Une seule étoile blanche, logée dans un carré bleu à l'angle supérieur gauche, au-dessus d'une bande blanche et d'une bande rouge. Le carré occupe le tiers de la longueur et toute la hauteur de la bande blanche. Le patch brodé Chili respecte ces proportions strictes, souvent mal rendues ailleurs.
Le drapeau du Chili : l'étoile solitaire
Deux bandes horizontales, blanche en haut et rouge en bas, avec un canton bleu carré portant une étoile blanche à cinq branches. Le drapeau du Chili a été adopté le 18 octobre 1817, pendant la guerre d'indépendance, ce qui en fait l'un des plus anciens pavillons d'Amérique du Sud encore en usage. Le blanc est associé aux neiges de la cordillère, le bleu au ciel, le rouge au sang versé pour l'indépendance. Les Chiliens l'appellent la Estrella Solitaria, l'étoile solitaire. Sa ressemblance avec le drapeau du Texas, apparu bien plus tard, reste fortuite.

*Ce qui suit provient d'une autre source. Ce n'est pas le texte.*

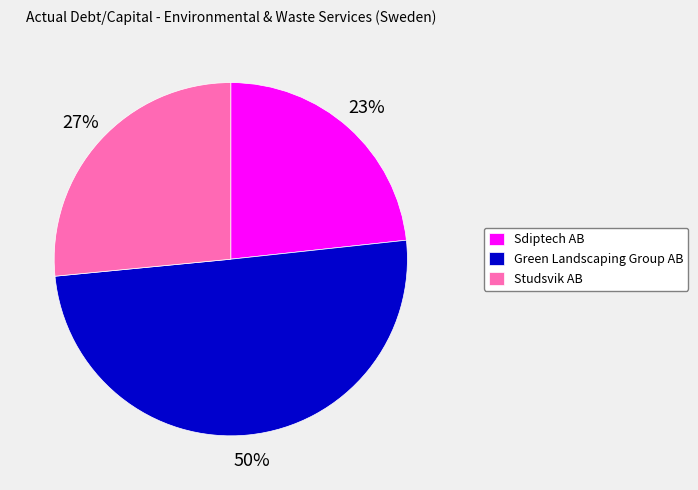

Is the sum of Sdiptech AB and Green Landscaping Group AB greater than half?

Yes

Une pose au fer sur des lignes parfaitement droites
La difficulté tient au raccord entre le canton bleu et les deux bandes : l'angle doit être net, sans fil bleu qui déborde sur le blanc ou sur le rouge. La broderie fil à fil traite ce raccord en dernier, une fois les aplats posés, et l'étoile est montée depuis son centre pour garder cinq branches égales. Le contour brodé renforcé maintient les bords. Le patch thermocollant Chili se pose au fer en quelques secondes sur un textile propre ; la couture reste possible sur les toiles épaisses.

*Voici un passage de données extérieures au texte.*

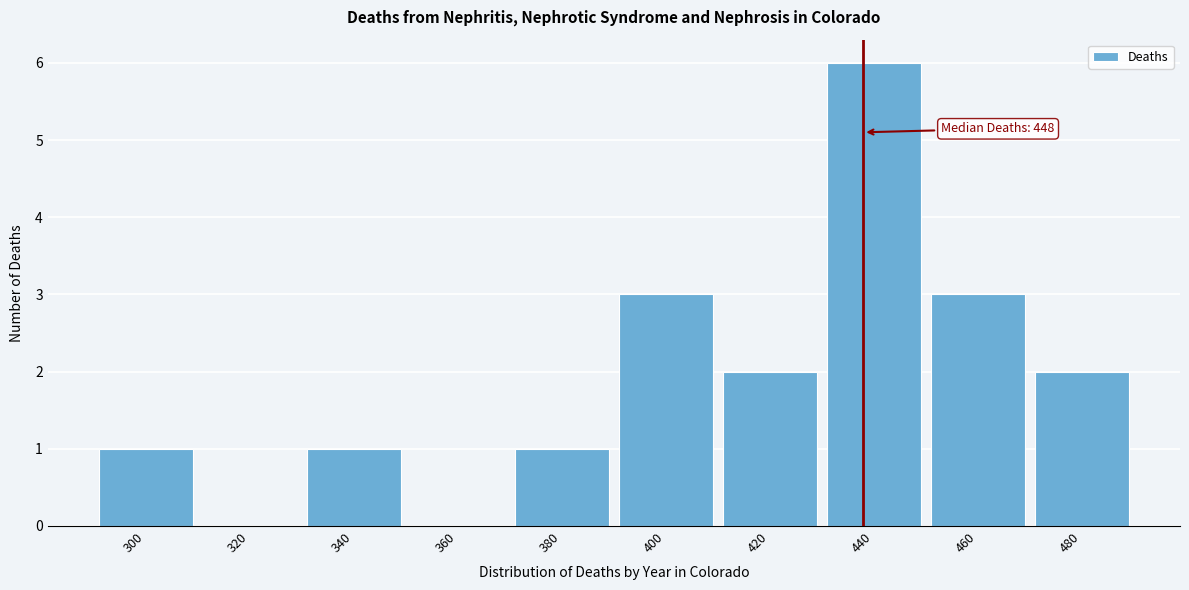

Reading left to right, transcribe all the data shown in this chart.

300=1	320=0	340=1	360=0	380=1	400=3	420=2	440=6	460=3	480=2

Du désert d'Atacama à la Patagonie
Plus de quatre mille kilomètres séparent San Pedro de Atacama des tours du parc Torres del Paine. Peu de pays se parcourent aussi longuement, souvent en bus de nuit ou en stop sur la Carretera Austral. Un souvenir de voyage Chili se fixe naturellement sur un sac de trek, une veste coupe-vent ou une housse de sac de couchage. Les randonneurs revenus de Patagonie le cousent souvent juste à côté de celui de l'Argentine voisine. Sur un panneau mural, il structure une collection de patchs drapeaux consacrée au cône sud.